Northeast Ohio Black Health Coalition executive director Yvonka Hall called the pursuit of credits “a matter of life and death.” If the credits expire, she said market enrollees would have to spend hundreds of dollars more in bonuses per person per year. She said people earning $12,880 a year and families of four with incomes starting at $26,500 would suffer the greatest coverage losses if the tax credit that subsidizes premiums expires.

“For many, that will mean coverage at the expense of food, utilities and medicine,” Hall told reporters on Thursday.

Molly Nagin, affordable health care navigator at UHCAN Ohio, said the grants have made coverage more affordable for low- and middle-income people in Ohio.
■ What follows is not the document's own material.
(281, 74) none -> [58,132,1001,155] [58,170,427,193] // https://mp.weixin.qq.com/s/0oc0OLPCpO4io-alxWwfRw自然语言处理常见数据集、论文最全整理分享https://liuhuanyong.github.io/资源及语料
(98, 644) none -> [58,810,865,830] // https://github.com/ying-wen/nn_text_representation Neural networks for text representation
She said the loss of tax credits would particularly affect seniors and small business owners.

US Representative Shontel Brown, a Democrat from Warrensville Heights, said the grants have helped more than 200,000 Ohioans afford health insurance. Last month, she joined several dozen Democrats in a letter asking congressional leaders to include language to keep subsidies in an upcoming budget bill.

Insurance premiums are set as we write, and we fully anticipate that our constituents will see a dramatic increase in their premiums in October, under our watch,” the letter reads. “We need to act now to meet the costs, especially when Americans are grappling with steep price increases.”

She said the tax credit in the US bailout allows an Akron family of four with a family income of $75,000 nearly $250 a month in premiums, and saves more than $100 a month for a single Shaker Heights adult making $30,000.

“When many Ohioans head to the polls to vote in November, families will begin to see a drastic increase in premiums during the registration period,” Brown said. Once the tax credits expire, thousands of families across our state will be significantly impacted.

She said she would do whatever she can as a congresswoman “to get across the finish line.”

“Nothing is on the table,” she said.